Where the Truth Lies

Atom Egoyan’s new film “Where the Truth Lies” has benefited from the controversy surrounding its rating. The MPAA gave it an NC-17 for one particular sex scene that Egoyan filmed in one shot, from one angle, which means he couldn’t edit it to tone it down for an R rating. He didn’t feel the film deserved an NC-17 (neither did most observers), so as a means of protest, he has released it with no rating at all.

The scene in question involves Kevin Bacon and Rachel Blanchard at first, and it is no more explicit or naked than your typical R-rated sex scene. But then they are joined by Colin Firth. He doesn’t bring any more graphicness or nudity to the equation, but he does bring homosexual connotations, and that’s what pushed it over the line for the MPAA.

I mention all this because the scene and the controversy it caused are probably the most interesting things about the movie. Egoyan (whose screenplay is an adaptation of Rupert Holmes’ novel) is an evocative director, here creating film-noir-style scenes set in 1957 and 1972 that are almost perfectly constructed, even down to the hard-boiled narration (more on that later).
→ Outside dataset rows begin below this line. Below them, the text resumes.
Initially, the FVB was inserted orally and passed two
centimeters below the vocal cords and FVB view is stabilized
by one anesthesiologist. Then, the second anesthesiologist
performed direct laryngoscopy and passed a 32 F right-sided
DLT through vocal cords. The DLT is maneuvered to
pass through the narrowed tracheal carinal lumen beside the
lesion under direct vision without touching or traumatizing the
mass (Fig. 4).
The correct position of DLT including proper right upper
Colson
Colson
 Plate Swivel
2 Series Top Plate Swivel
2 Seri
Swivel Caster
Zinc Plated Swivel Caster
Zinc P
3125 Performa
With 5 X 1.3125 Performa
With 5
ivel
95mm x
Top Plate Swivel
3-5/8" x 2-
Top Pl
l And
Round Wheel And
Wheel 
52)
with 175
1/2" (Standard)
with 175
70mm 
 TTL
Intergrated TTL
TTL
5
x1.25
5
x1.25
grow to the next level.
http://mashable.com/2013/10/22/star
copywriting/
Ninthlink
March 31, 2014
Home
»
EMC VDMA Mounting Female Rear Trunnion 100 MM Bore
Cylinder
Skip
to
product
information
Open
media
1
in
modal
But beyond getting things like the cinematography and production design just right, he doesn’t accomplish much.

The story, about a Martin and Lewis-type comedy duo whose career went down the tubes after a dead teenage girl was found in their hotel room, is an unimaginative whodunit whose ultimate solution is as cliche as they come. It’s reasonably entertaining, for a while, until all the facts start to come out and you realize that instead of there being more to it than meets the eye, there’s actually less.

The comedy duo is Lanny Morris (Bacon), the zany, uninhibited nut, and Vince Collins (Firth), his British straightman. They follow the mold of all the great comedy teams, where one is always trying to keep the other in line, scolding him for his outrageous behavior and apologizing to the delighted audience for his uncouth antics. They sing songs, they tell jokes, they signal to Lanny’s butler (David Hayman) which girls from the audience they want brought backstage after the show.
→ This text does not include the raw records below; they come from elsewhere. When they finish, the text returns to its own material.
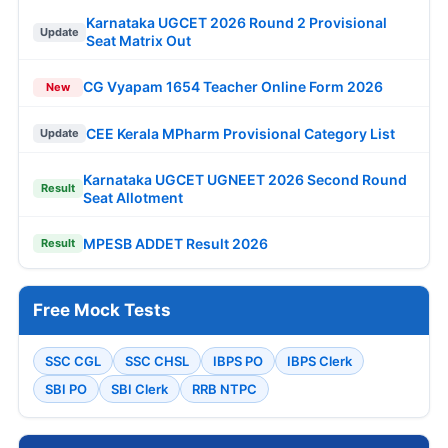
Karnataka UGCET 2026 Round 2 Provisional
Update
Seat Matrix Out
CG Vyapam 1654 Teacher Online Form 2026
New
CEE Kerala MPharm Provisional Category List
Update
Karnataka UGCET UGNEET 2026 Second Round
Result
Seat Allotment
MPESB ADDET Result 2026
Result
Free Mock Tests
SSC CGL
SSC CHSL
IBPS PO
IBPS Clerk
SBI PO
SBI Clerk
RRB NTPC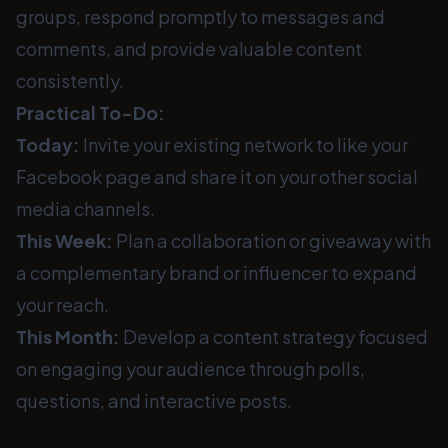
groups, respond promptly to messages and
comments, and provide valuable content
consistently.
Practical To-Do:
Today:
Invite your existing network to like your
Facebook page and share it on your other social
media channels.
This Week:
Plan a collaboration or giveaway with
a complementary brand or influencer to expand
your reach.
This Month:
Develop a content strategy focused
on engaging your audience through polls,
questions, and interactive posts.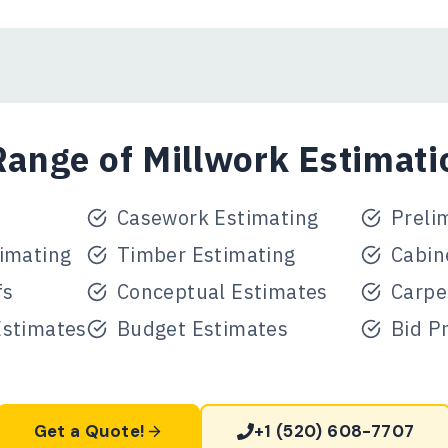
ange of Millwork Estimati
Casework Estimating
Preli
imating
Timber Estimating
Cabin
fs
Conceptual Estimates
Carpe
Estimates
Budget Estimates
Bid P
Get a Quote!
+1 (520) 608-7707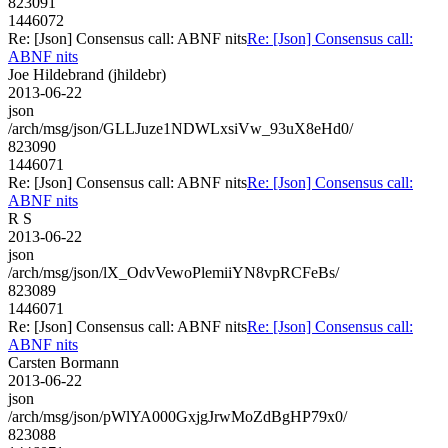
823091
1446072
Re: [Json] Consensus call: ABNF nits
Re: [Json] Consensus call:
ABNF nits
Joe Hildebrand (jhildebr)
2013-06-22
json
/arch/msg/json/GLLJuze1NDWLxsiVw_93uX8eHd0/
823090
1446071
Re: [Json] Consensus call: ABNF nits
Re: [Json] Consensus call:
ABNF nits
R S
2013-06-22
json
/arch/msg/json/lX_OdvVewoPlemiiYN8vpRCFeBs/
823089
1446071
Re: [Json] Consensus call: ABNF nits
Re: [Json] Consensus call:
ABNF nits
Carsten Bormann
2013-06-22
json
/arch/msg/json/pWlYA000GxjgJrwMoZdBgHP79x0/
823088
Those are their public personae — Lanny is loony, Vince is reserved. Offstage, Lanny is more subdued and Vince is less polite. Neither man is what you’d call “nice.” When an audience member responds to Lanny’s hitting on his wife by calling Lanny a “kike,” Vince responds by good-naturedly inviting the man to assist them in a skit, taking him backstage, and beating the crap out of him.

All of this, occurring in the late 1950s, is told to us in flashback. The film actually takes place in 1972, 15 years after the dead girl incident. A reporter, Karen O’Connor (Alison Lohman), is writing a book about Morris & Collins, and her publisher is paying Vince $1 million for his story. Lanny won’t cooperate, though: He’s writing his autobiography and has no interest in helping Karen write a book that would compete with his.
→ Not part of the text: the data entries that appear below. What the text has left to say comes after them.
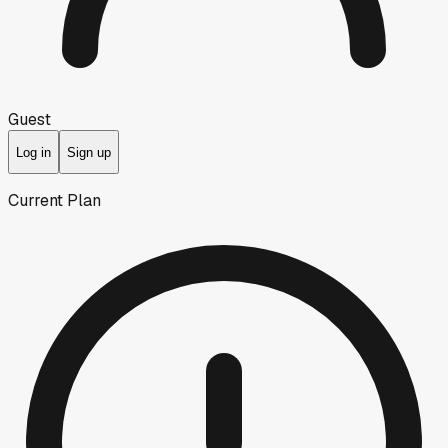
Guest
Log in
Sign up
Current Plan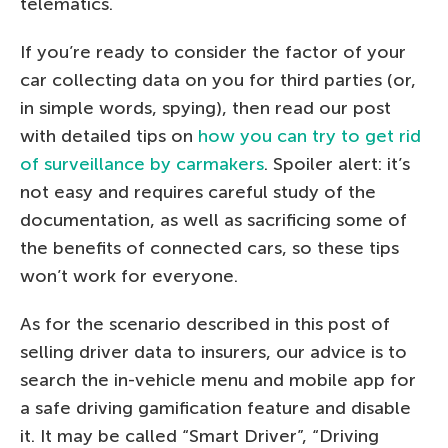
telematics.
If you’re ready to consider the factor of your
car collecting data on you for third parties (or,
in simple words, spying), then read our post
with detailed tips on
how you can try to get rid
of surveillance by carmakers
. Spoiler alert: it’s
not easy and requires careful study of the
documentation, as well as sacrificing some of
the benefits of connected cars, so these tips
won’t work for everyone.
As for the scenario described in this post of
selling driver data to insurers, our advice is to
search the in-vehicle menu and mobile app for
a safe driving gamification feature and disable
it. It may be called “Smart Driver”, “Driving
As fate would have it, however, Karen meets Lanny on an airplane, conceals her identity, and becomes privy to some of the details of his autobiography. Lanny narrates those sections of the movie, covering the events leading up to the death of the girl, and we know he will eventually lead us to the truth about how she died and who killed her.

The 1957 scenes are intercut with segments set in 1972, where Karen does the narrating and fills the role that, in an earlier era, would have been a tough-talking private detective. Karen is meant to suggest that archetype, and there’s just one problem: She’s terrible. Alison Lohman has a wispy, emotionless voice that removes all possible intrigue from her narration, and her physical presence is slight and weightless. She seems, at all times, like a high school drama student muddling her way through “Our Town,” completely outmatched by Bacon, Firth, and the grown-up material.

Bacon and Firth are suitably oily in their roles, each approaching unlikability but stopping just this side of it. It is a testament to Firth’s ability, in particular, that an actor so beloved and with such a genteel reputation could be so convincing as a cad. (Bacon, of course, is no stranger to this kind of thing.)

So while the movie is not without its strengths, it’s really just a dime-store mystery novel that has been dressed up with tawdry sex. Regardless of its rating, it’s hardly worth seeing for any reason beyond the curiosity of Kevin Bacon and Mr. Darcy being in a sex scene together.

C+ (1 hr., 49 min.; Not Rated, was rated NC-17 for several scenes of graphic sexuality and a lot of nudity, a little violence, scattered harsh profanity; the studio chose to release it unrated instead.)